*YOUR INSTRUCTIONS*. Exact copy, no pictures: output each line below as it stands.

*INPUT DATA*.

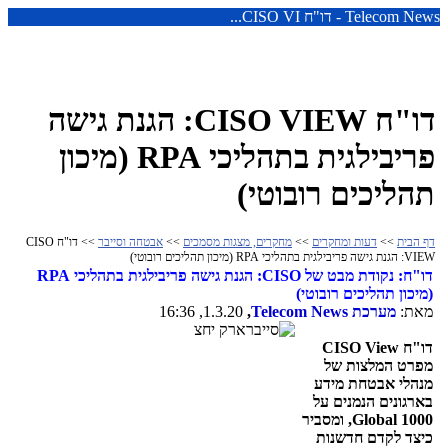
Telecom News - דו"ח CISO VI...
דו"ח CISO VIEW: הגנת גישה
פריבילגית בתהליכי RPA (מיכון
תהליכים רובוטי)
דף הבית
>>
דעות ומחקרים
>>
מחקרים, מצגות מסמכים
>>
אבטחה וסייבר
>> דו"ח CISO
VIEW: הגנת גישה פריבילגית בתהליכי RPA (מיכון תהליכים רובוטי)
דו"ח: נקודת מבט של
CISO
: הגנת גישה פריבילגית בתהליכי
RPA
(מיכון תהליכים רובוטי)
מאת:
מערכת
Telecom News
,
1.3.20, 16:36
דו"ח
CISO View
מפרט המלצות של
מנהלי אבטחת מידע
בארגונים הנמנים על
Global 1000
, ומסביר
כיצד לקדם חדשנות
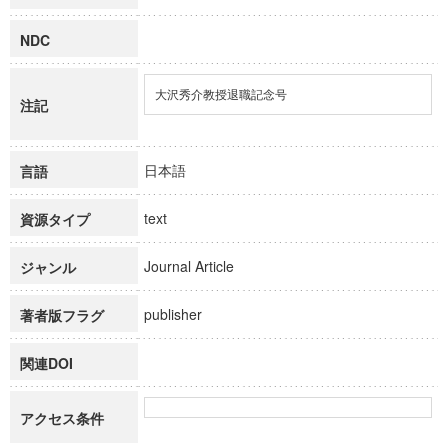
NDC
大沢秀介教授退職記念号
注記
日本語
言語
text
資源タイプ
Journal Article
ジャンル
publisher
著者版フラグ
関連DOI
アクセス条件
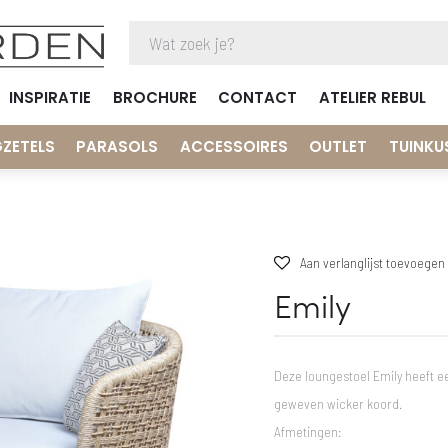
INSPIRATIE
BROCHURE
CONTACT
ATELIER REBUL
GZETELS
PARASOLS
ACCESSOIRES
OUTLET
TUINKU
Aan verlanglijst toevoegen
Emily
Deze loungestoel Emily heeft e
geweven wicker koord.
Afmetingen:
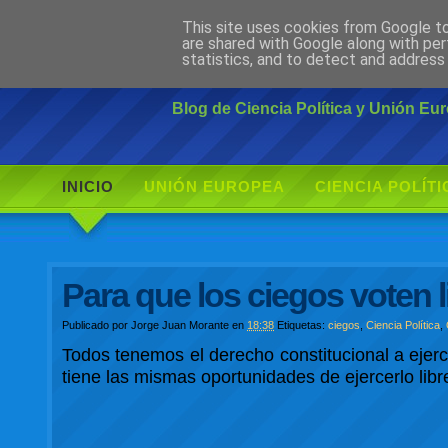
This site uses cookies from Google to 
Ciudadano Mo
are shared with Google along with per
statistics, and to detect and address
Blog de Ciencia Política y Unión E
INICIO
UNIÓN EUROPEA
CIENCIA POLÍTI
Para que los ciegos voten 
Publicado por
Jorge Juan Morante
en
18:38
Etiquetas:
ciegos
,
Ciencia Política
,
Todos tenemos el derecho constitucional a ejerc
tiene las mismas oportunidades de ejercerlo libr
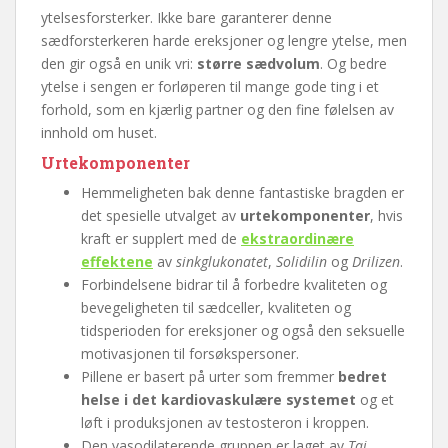
ytelsesforsterker. Ikke bare garanterer denne
sædforsterkeren harde ereksjoner og lengre ytelse, men
den gir også en unik vri:
større sædvolum
. Og bedre
ytelse i sengen er forløperen til mange gode ting i et
forhold, som en kjærlig partner og den fine følelsen av
innhold om huset.
Urtekomponenter
Hemmeligheten bak denne fantastiske bragden er
det spesielle utvalget av
urtekomponenter
, hvis
kraft er supplert med de
ekstraordinære
effektene
av
sinkglukonatet
,
Solidilin
og
Drilizen
.
Forbindelsene bidrar til å forbedre kvaliteten og
bevegeligheten til sædceller, kvaliteten og
tidsperioden for ereksjoner og også den seksuelle
motivasjonen til forsøkspersoner.
Pillene er basert på urter som fremmer
bedret
helse i det kardiovaskulære systemet
og et
løft i produksjonen av testosteron i kroppen.
Den vasodilaterende gruppen er laget av
Taj
,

*ANSWER TO THE EXERCISE*.
Telecom News - דו"ח CISO VI...
דו"ח CISO VIEW: הגנת גישה
פריבילגית בתהליכי RPA (מיכון
תהליכים רובוטי)
דף הבית
>>
דעות ומחקרים
>>
מחקרים, מצגות מסמכים
>>
אבטחה וסייבר
>> דו"ח CISO
VIEW: הגנת גישה פריבילגית בתהליכי RPA (מיכון תהליכים רובוטי)
דו"ח: נקודת מבט של
CISO
: הגנת גישה פריבילגית בתהליכי
RPA
(מיכון תהליכים רובוטי)
מאת:
מערכת
Telecom News
,
1.3.20, 16:36
דו"ח
CISO View
מפרט המלצות של
מנהלי אבטחת מידע
בארגונים הנמנים על
Global 1000
, ומסביר
כיצד לקדם חדשנות
NDC
大沢秀介教授退職記念号
注記
日本語
言語
text
資源タイプ
Journal Article
ジャンル
publisher
著者版フラグ
関連DOI
アクセス条件
INSPIRATIE
BROCHURE
CONTACT
ATELIER REBUL
GZETELS
PARASOLS
ACCESSOIRES
OUTLET
TUINKU
Aan verlanglijst toevoegen
Emily
Deze loungestoel Emily heeft e
geweven wicker koord.
Afmetingen:
This site uses cookies from Google to 
Ciudadano Mo
are shared with Google along with per
statistics, and to detect and address
Blog de Ciencia Política y Unión E
INICIO
UNIÓN EUROPEA
CIENCIA POLÍTI
Para que los ciegos voten 
Publicado por
Jorge Juan Morante
en
18:38
Etiquetas:
ciegos
,
Ciencia Política
,
Todos tenemos el derecho constitucional a ejerc
tiene las mismas oportunidades de ejercerlo libr
ytelsesforsterker. Ikke bare garanterer denne
sædforsterkeren harde ereksjoner og lengre ytelse, men
den gir også en unik vri:
større sædvolum
. Og bedre
ytelse i sengen er forløperen til mange gode ting i et
forhold, som en kjærlig partner og den fine følelsen av
innhold om huset.
Urtekomponenter
Hemmeligheten bak denne fantastiske bragden er
det spesielle utvalget av
urtekomponenter
, hvis
kraft er supplert med de
ekstraordinære
effektene
av
sinkglukonatet
,
Solidilin
og
Drilizen
.
Forbindelsene bidrar til å forbedre kvaliteten og
bevegeligheten til sædceller, kvaliteten og
tidsperioden for ereksjoner og også den seksuelle
motivasjonen til forsøkspersoner.
Pillene er basert på urter som fremmer
bedret
helse i det kardiovaskulære systemet
og et
løft i produksjonen av testosteron i kroppen.
Den vasodilaterende gruppen er laget av
Taj
,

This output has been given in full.